Agreeing on the Agreement Itself


This course follows along with a sample separation agreement which can be downloaded here.

Paragraph 28 makes it clear that the two of you can only amend this agreement in the future if you both agree putting in writing and notarize it. So it prevents the situation where one of you says, “Oh I thought we agreed later, after this document was signed, to do X, Y, or Z,” and the other did not understand that or doesn’t agree to that.

So those kinds of side deals that occur afterwards, although they’re fine to have a verbal agreement, if you want it to be enforceable and you want it to stick in the same way as this document does, you need to have it in writing, signed, and notarized.  Otherwise, the only document that will be binding will be the terms of the original separation agreement. You can amend this separation agreement in the future if both of you agree.

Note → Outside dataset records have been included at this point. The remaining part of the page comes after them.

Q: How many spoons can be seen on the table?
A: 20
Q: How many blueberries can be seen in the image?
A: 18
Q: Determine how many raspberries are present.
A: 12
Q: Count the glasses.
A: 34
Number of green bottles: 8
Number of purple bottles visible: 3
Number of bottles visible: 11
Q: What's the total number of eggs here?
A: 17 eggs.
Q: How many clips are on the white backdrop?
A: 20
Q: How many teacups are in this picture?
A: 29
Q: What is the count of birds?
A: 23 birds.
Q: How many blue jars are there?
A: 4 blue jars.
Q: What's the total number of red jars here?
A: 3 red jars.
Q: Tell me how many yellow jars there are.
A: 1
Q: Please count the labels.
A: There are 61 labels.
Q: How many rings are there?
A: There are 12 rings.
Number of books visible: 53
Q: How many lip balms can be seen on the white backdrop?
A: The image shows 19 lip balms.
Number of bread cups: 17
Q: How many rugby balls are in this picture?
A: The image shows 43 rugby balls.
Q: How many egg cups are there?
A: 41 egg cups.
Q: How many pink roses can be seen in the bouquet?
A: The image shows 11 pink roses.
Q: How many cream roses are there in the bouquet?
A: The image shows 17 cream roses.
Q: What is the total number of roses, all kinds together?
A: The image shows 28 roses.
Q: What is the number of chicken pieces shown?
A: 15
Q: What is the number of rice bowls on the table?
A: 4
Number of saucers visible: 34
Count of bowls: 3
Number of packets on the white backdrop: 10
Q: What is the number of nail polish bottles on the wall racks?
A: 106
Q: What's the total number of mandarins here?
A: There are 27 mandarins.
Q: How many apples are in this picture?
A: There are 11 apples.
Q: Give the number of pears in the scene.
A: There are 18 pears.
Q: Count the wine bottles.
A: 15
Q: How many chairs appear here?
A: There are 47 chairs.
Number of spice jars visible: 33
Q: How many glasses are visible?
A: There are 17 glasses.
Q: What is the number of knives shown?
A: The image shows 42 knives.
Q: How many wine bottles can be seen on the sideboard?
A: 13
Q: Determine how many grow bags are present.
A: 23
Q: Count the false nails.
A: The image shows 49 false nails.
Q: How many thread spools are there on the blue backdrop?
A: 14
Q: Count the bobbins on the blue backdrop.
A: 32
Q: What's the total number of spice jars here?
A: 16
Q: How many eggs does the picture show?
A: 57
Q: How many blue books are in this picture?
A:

Number 29, “situs”, makes it clear that we will construe, or interpret, this document in the future if we need to by using the laws of North Carolina. So the laws related to separation agreement, the property settlement, contracts in North Carolina, those laws will apply if they need to, in the future, ever interpret some of the provisions of this document.

Number 30 makes it clear that this document will be binding, this agreement will be binding, on your heirs, your spouse’s heirs, and next of kin. So the idea is that, if either of you dies and there are provisions in this agreement that effect the estate, the estate will be bound by this document.

Number 31, “entire agreement”, his provision makes it clear that the separation agreement is the entire agreement. Therefore, even though sometimes people will later come back and say, “Well, we know that’s what the document says but as we were signing the document, we agreed on X, Y, and Z.” That won’t be binding. If it’s not in this document, this is the entire agreement. There are no warrants, representations or otherwise, and therefore this agreement will be binding on both of you unless you have something in writing, signed, and notarized.